Task details → A faithful copy is required. Print each line of the data exactly and omit the pictures.
++++++++++
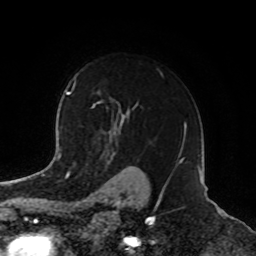
Breast MRI, one axial slice. Position 59 of 72 along the scan axis. Cropped to one breast. Dynamic contrast-enhanced series, time point 2 of 8 at this slice position (early post-contrast). 1.5 T. TE 4.2 ms, TR 7 ms. 2.2 mm slice thickness. 256 × 256 image matrix, field of view 185 × 185 mm. Female patient.
Outlined on this slice (semi-automatically segmented with operator editing):
- enhancing-tissue mask used for the functional tumour volume (all voxels passing the contrast-enhancement thresholds inside the analysis volume; usually the tumour): bounding box [x1, y1, x2, y2] px = [92, 69, 164, 138]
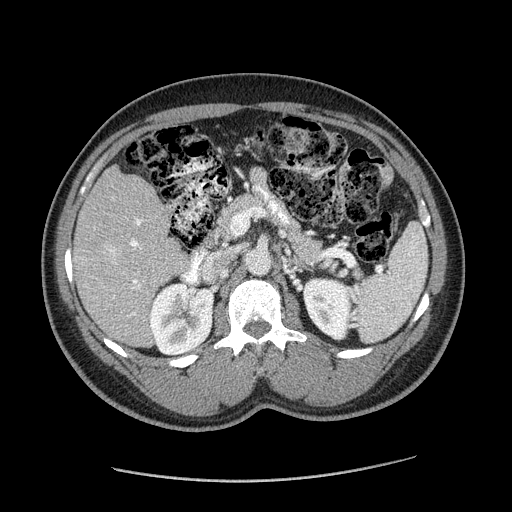
Contrast-enhanced abdominal CT (liver protocol), one axial slice. Position 85 of 182 along the scan axis. 120 kVp. Soft-tissue window (W 400 / L 40 HU). 512 × 512 image matrix, field of view 400 × 400 mm. From the clinical record (not read from this slice): diagnosis: hepatocellular carcinoma (patient treated with transarterial chemoembolisation; whether this scan precedes or follows treatment is not stated here); TNM stage (as recorded): Stage-I; Child-Pugh class: A.
Annotated regions visible in this slice (semi-automatically segmented with operator editing):
- liver parenchyma outside the tumour (the mass and vessels are separate outlines, so this box may not span the whole liver): bounding box (x1, y1, x2, y2) in pixels: (72, 166, 188, 346)
- mass: (98, 238, 127, 263)
- portal vein: (114, 218, 142, 315)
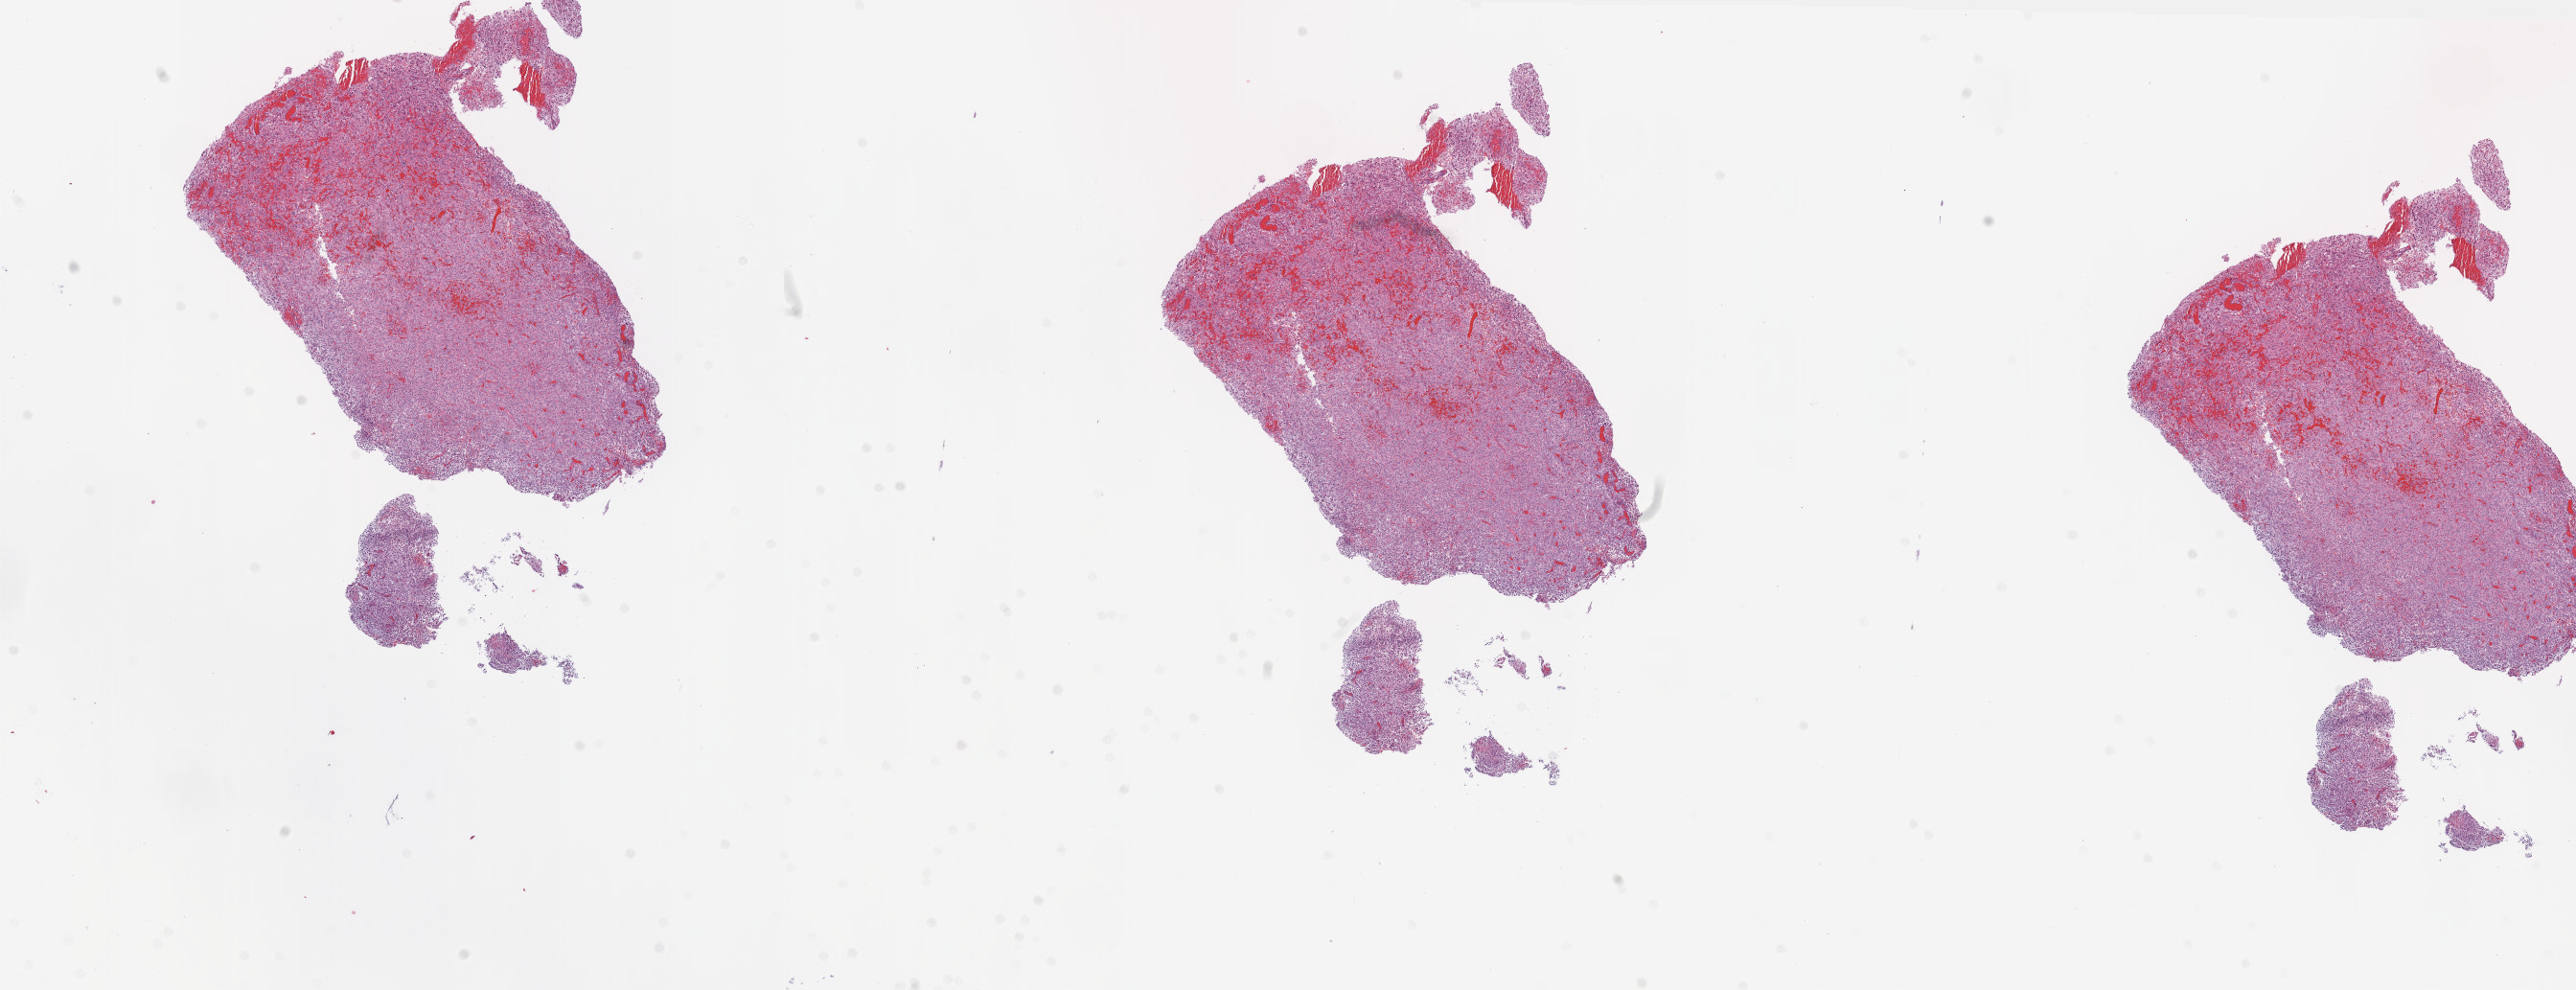
Whole-slide histology image, H&E-stained — whole scanned area (about 21.5 x 8.3 mm, from a 5x scan) shown as a low-resolution overview; frozen section from the top of the tissue portion; brain, primary tumour sample. Female, age 78 years at initial diagnosis. Composition of this section per pathologist review: tumour cells 100%, tumour nuclei 85%, normal cells 0%, stromal cells 0%, necrosis 0%.
* pathologic diagnosis: Glioblastoma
++++++++++
Written solution →
Breast MRI, one axial slice. Position 59 of 72 along the scan axis. Cropped to one breast. Dynamic contrast-enhanced series, time point 2 of 8 at this slice position (early post-contrast). 1.5 T. TE 4.2 ms, TR 7 ms. 2.2 mm slice thickness. 256 × 256 image matrix, field of view 185 × 185 mm. Female patient.
Outlined on this slice (semi-automatically segmented with operator editing):
- enhancing-tissue mask used for the functional tumour volume (all voxels passing the contrast-enhancement thresholds inside the analysis volume; usually the tumour): bounding box [x1, y1, x2, y2] px = [92, 69, 164, 138]
Contrast-enhanced abdominal CT (liver protocol), one axial slice. Position 85 of 182 along the scan axis. 120 kVp. Soft-tissue window (W 400 / L 40 HU). 512 × 512 image matrix, field of view 400 × 400 mm. From the clinical record (not read from this slice): diagnosis: hepatocellular carcinoma (patient treated with transarterial chemoembolisation; whether this scan precedes or follows treatment is not stated here); TNM stage (as recorded): Stage-I; Child-Pugh class: A.
Annotated regions visible in this slice (semi-automatically segmented with operator editing):
- liver parenchyma outside the tumour (the mass and vessels are separate outlines, so this box may not span the whole liver): bounding box (x1, y1, x2, y2) in pixels: (72, 166, 188, 346)
- mass: (98, 238, 127, 263)
- portal vein: (114, 218, 142, 315)
Whole-slide histology image, H&E-stained — whole scanned area (about 21.5 x 8.3 mm, from a 5x scan) shown as a low-resolution overview; frozen section from the top of the tissue portion; brain, primary tumour sample. Female, age 78 years at initial diagnosis. Composition of this section per pathologist review: tumour cells 100%, tumour nuclei 85%, normal cells 0%, stromal cells 0%, necrosis 0%.
* pathologic diagnosis: Glioblastoma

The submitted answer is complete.